- How to complete this task
From the entries below, return exactly the lines beginning at the one that contains "March 16, 2022" and ending at the one that contains "The regularly scheduled", both of them included, and only those lines.

- Dataset content
•••••

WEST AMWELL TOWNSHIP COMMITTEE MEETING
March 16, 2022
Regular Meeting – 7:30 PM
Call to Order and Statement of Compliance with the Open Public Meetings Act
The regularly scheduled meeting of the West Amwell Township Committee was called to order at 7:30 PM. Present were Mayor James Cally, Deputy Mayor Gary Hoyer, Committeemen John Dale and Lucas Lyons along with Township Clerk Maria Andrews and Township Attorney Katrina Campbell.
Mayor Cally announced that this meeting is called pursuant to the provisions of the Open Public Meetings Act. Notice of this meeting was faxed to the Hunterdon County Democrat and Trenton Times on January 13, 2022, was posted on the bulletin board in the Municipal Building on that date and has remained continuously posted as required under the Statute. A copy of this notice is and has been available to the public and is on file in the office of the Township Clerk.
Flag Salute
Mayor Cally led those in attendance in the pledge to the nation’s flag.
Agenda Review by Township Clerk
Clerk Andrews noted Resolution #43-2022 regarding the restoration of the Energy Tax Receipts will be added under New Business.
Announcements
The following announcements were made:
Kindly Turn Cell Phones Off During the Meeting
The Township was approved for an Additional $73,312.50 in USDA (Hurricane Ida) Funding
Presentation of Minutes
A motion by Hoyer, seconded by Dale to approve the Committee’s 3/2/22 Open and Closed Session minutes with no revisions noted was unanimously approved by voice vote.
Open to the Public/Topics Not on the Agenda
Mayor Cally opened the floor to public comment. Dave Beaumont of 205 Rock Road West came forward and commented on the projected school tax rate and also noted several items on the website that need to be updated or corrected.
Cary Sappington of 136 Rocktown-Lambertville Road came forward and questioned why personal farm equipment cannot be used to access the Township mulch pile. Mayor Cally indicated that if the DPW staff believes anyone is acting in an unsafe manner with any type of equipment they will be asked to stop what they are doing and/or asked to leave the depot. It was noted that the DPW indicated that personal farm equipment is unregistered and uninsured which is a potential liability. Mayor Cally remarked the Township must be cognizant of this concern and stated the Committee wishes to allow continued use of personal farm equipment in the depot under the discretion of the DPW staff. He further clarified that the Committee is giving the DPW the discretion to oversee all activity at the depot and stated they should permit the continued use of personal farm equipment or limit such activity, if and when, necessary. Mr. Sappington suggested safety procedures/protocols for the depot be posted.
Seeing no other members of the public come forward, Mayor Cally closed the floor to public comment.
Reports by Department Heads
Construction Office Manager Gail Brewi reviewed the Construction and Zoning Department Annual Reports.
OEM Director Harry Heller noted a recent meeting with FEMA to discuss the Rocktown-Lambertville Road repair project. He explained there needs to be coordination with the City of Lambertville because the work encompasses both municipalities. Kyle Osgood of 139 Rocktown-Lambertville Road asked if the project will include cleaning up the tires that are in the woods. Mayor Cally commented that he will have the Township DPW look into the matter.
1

•••••

- Task response
March 16, 2022
Regular Meeting – 7:30 PM
Call to Order and Statement of Compliance with the Open Public Meetings Act
The regularly scheduled meeting of the West Amwell Township Committee was called to order at 7:30 PM. Present were Mayor James Cally, Deputy Mayor Gary Hoyer, Committeemen John Dale and Lucas Lyons along with Township Clerk Maria Andrews and Township Attorney Katrina Campbell.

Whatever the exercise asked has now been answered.